In Spain at the period, there were no famines because people kept emigrating to the colonies. Ireland was itself a colony. That's the difference. In Eastern Europe where countries didn't have colonies, famines were a norm.

Irish one is seen as something special because it happened in the West, and because overpopulation there built up for a considerable time being allowed by potatoes farming that for the time being, provided plenty of food allowing population to build up. Then it backfired.

As for local populations pre-existing in the colonies, sure they almost all died out. To a much larger proportion than the Irish, and sometimes, went entirely extinct. That is the normal part of absorbing new lands. It's just that Ireland was Christian almost since Christianity became a thing, and was never "discovered", that made it special. But we shouldn't pretend like it wasn't normal or in any way exceptional overall. Genocide is a natural way in which nations interact.

1 comments

> Irish one is seen as something special because it happened in the West, and because overpopulation there built up for a considerable time being allowed by potatoes farming

There was no overpopulation problem in Ireland! It was _less_ dense than England, while having similar climate and agricultural capacity. The reason for the famine was that the food that was abundantly produced in Ireland was transferred to England to support their cities (which did have an overpopulation problem). There was more than enough food produced in Ireland to feed everyone in Ireland. That is not what overpopulation looks like.

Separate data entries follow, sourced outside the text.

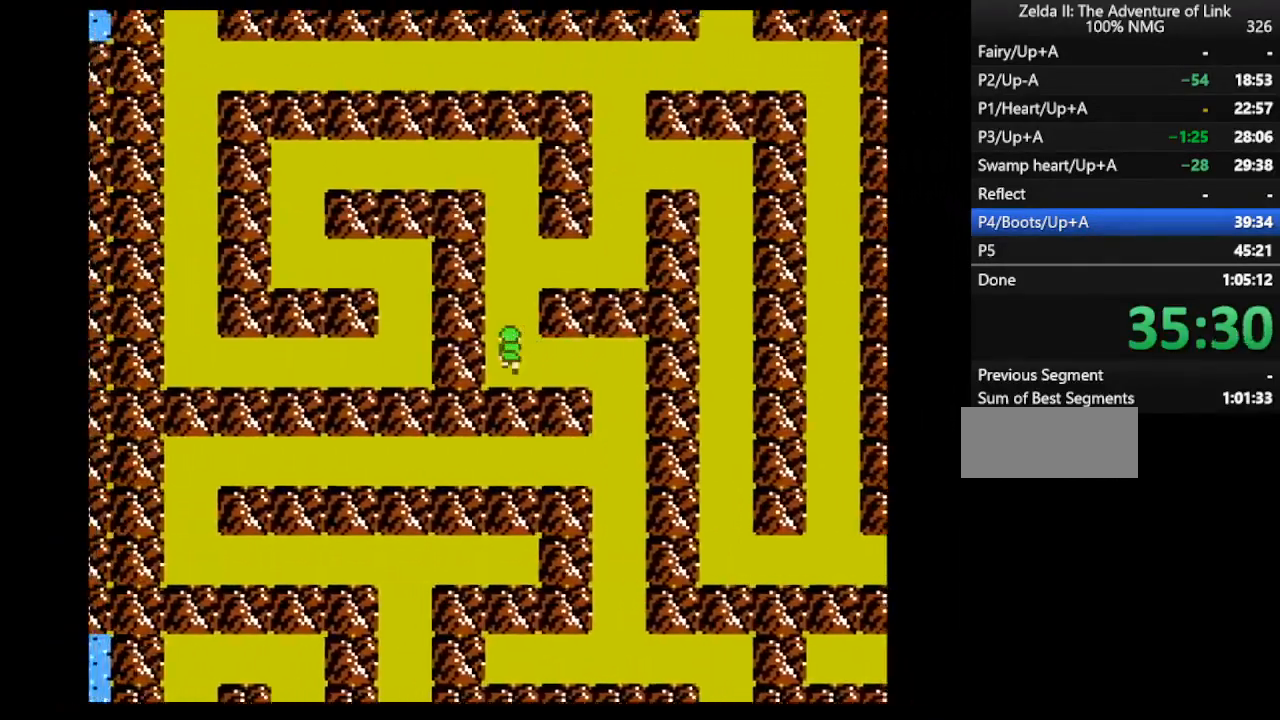
{"buttons": ["DPAD_UP"], "events": []}
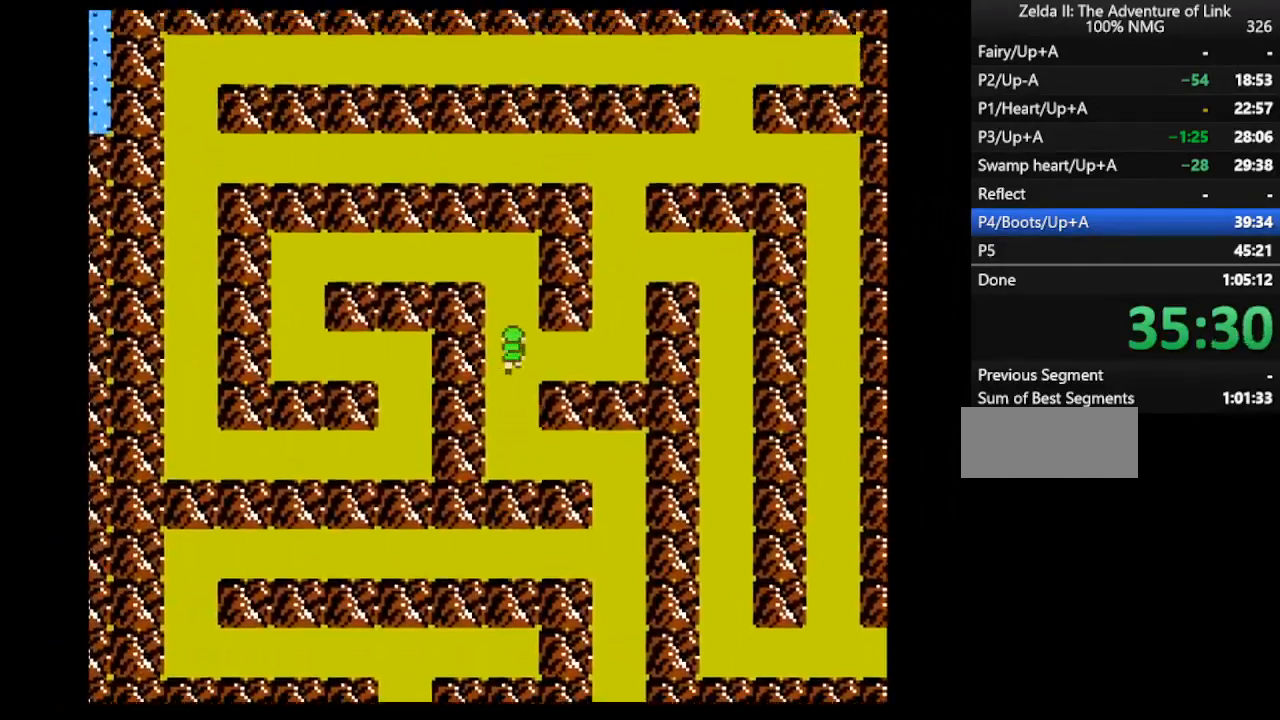
{"buttons": ["DPAD_LEFT"], "events": [[467, "DPAD_LEFT", "down"], [500, "DPAD_UP", "up"]]}
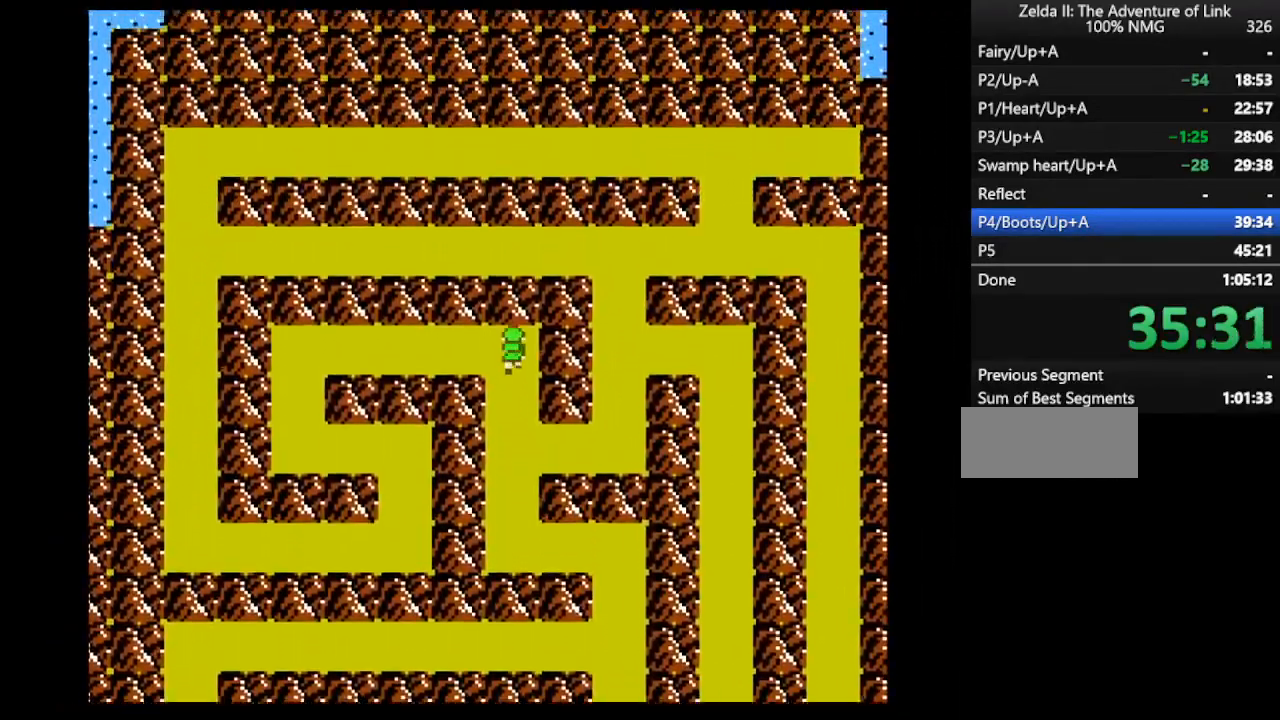
{"buttons": ["DPAD_LEFT"], "events": []}
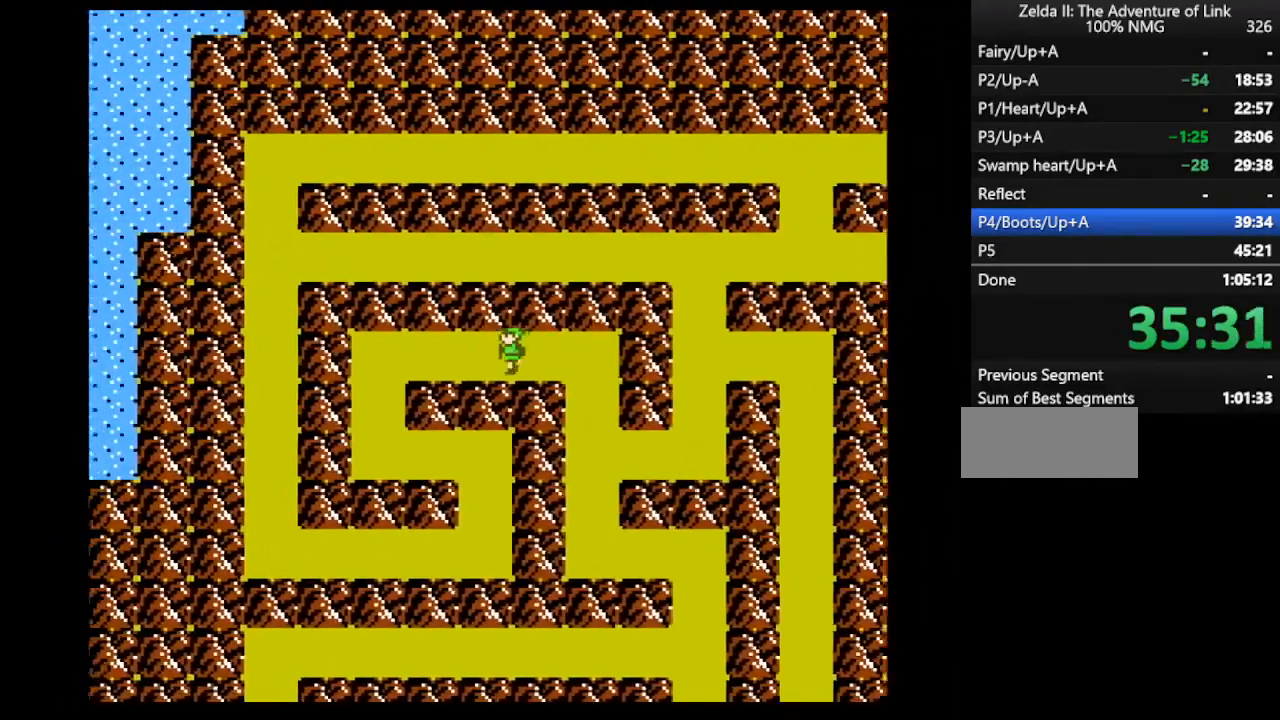
{"buttons": ["DPAD_LEFT"], "events": []}
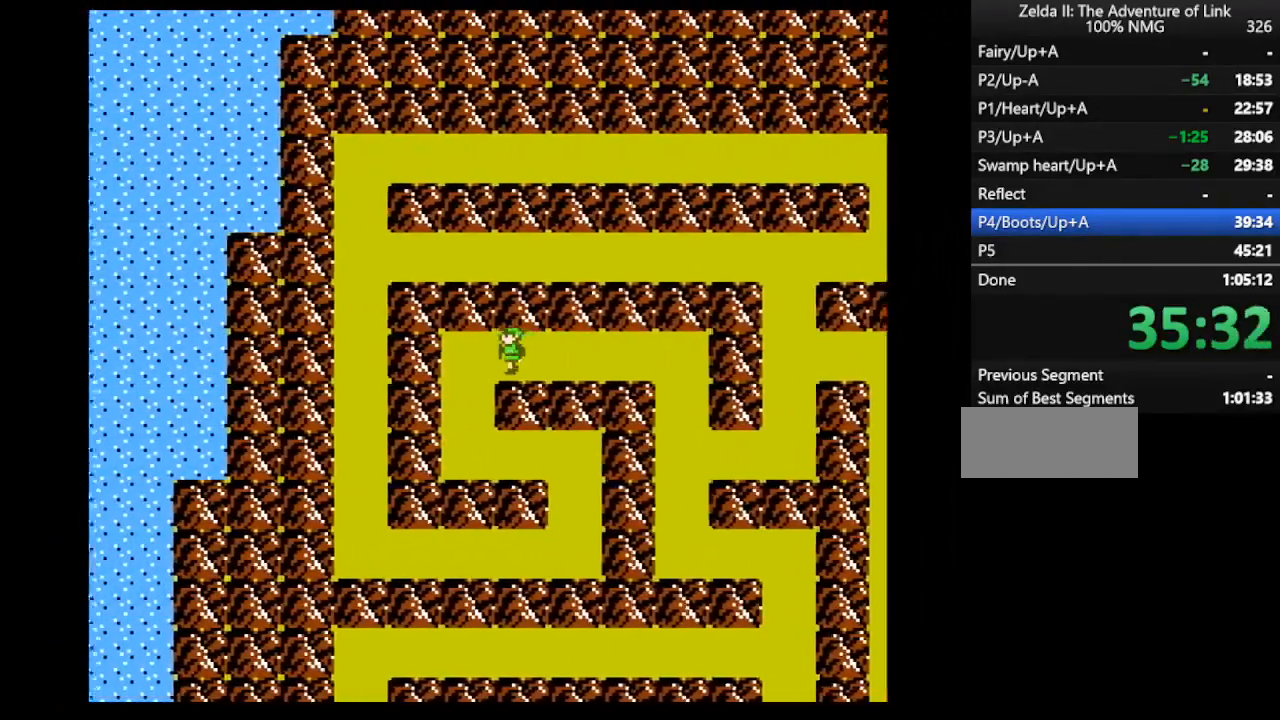
{"buttons": ["DPAD_DOWN"], "events": [[133, "DPAD_DOWN", "down"], [133, "DPAD_LEFT", "up"]]}
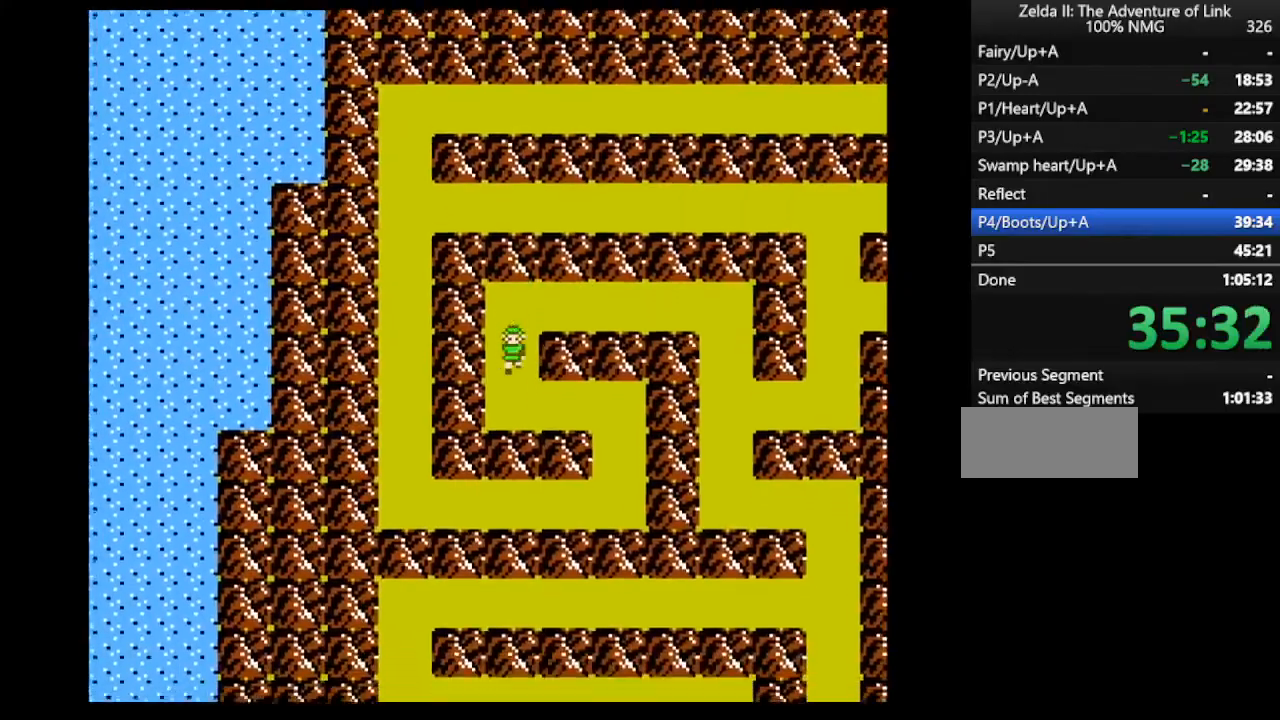
{"buttons": ["DPAD_RIGHT"], "events": [[233, "DPAD_DOWN", "up"], [233, "DPAD_RIGHT", "down"]]}
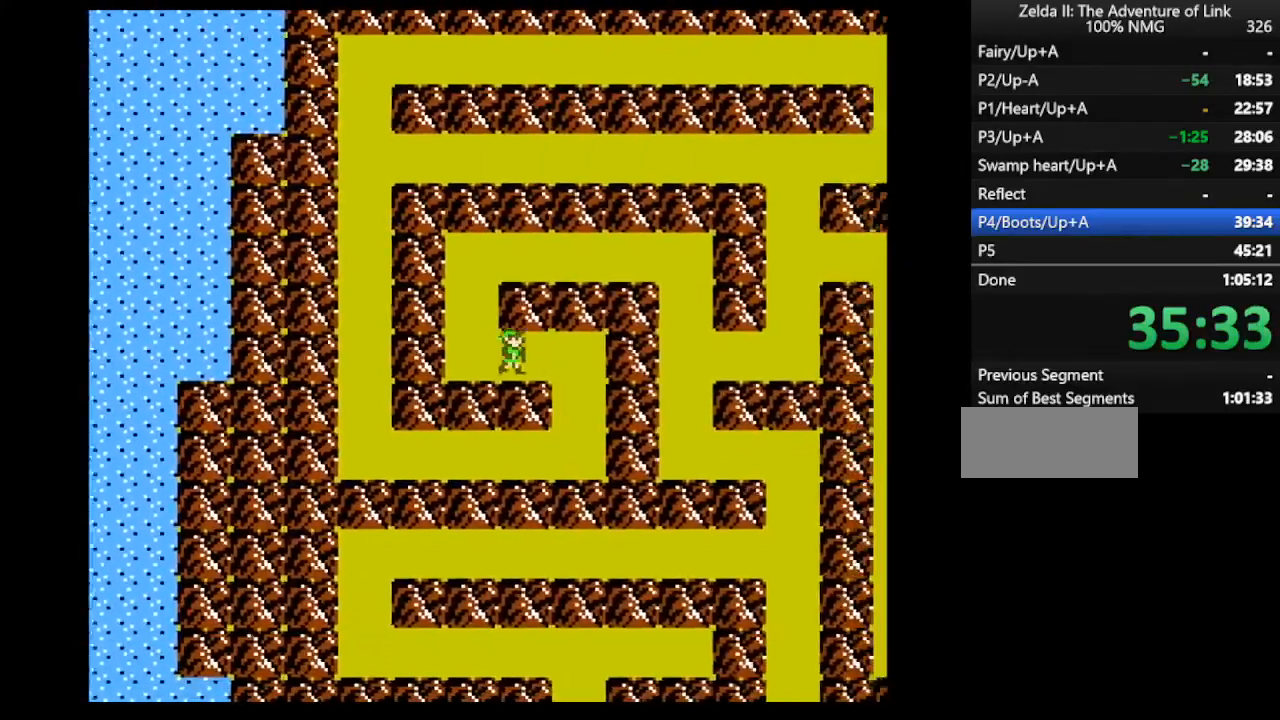
{"buttons": ["DPAD_DOWN"], "events": [[333, "DPAD_DOWN", "down"], [333, "DPAD_RIGHT", "up"]]}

It's also easy to say no major famines happened in Spain because of her colonies, except that by the time of the famine she had very few remaining. Spanish people had the same capacity to emigrate to the Americas as the Irish did. Your argument was that Irish people were too Catholic to control their population but you haven't addressed the fact that that wasn't a problem in any of the other Catholic countries. The same should be true of Italy, who didn't even have a former empire to call on.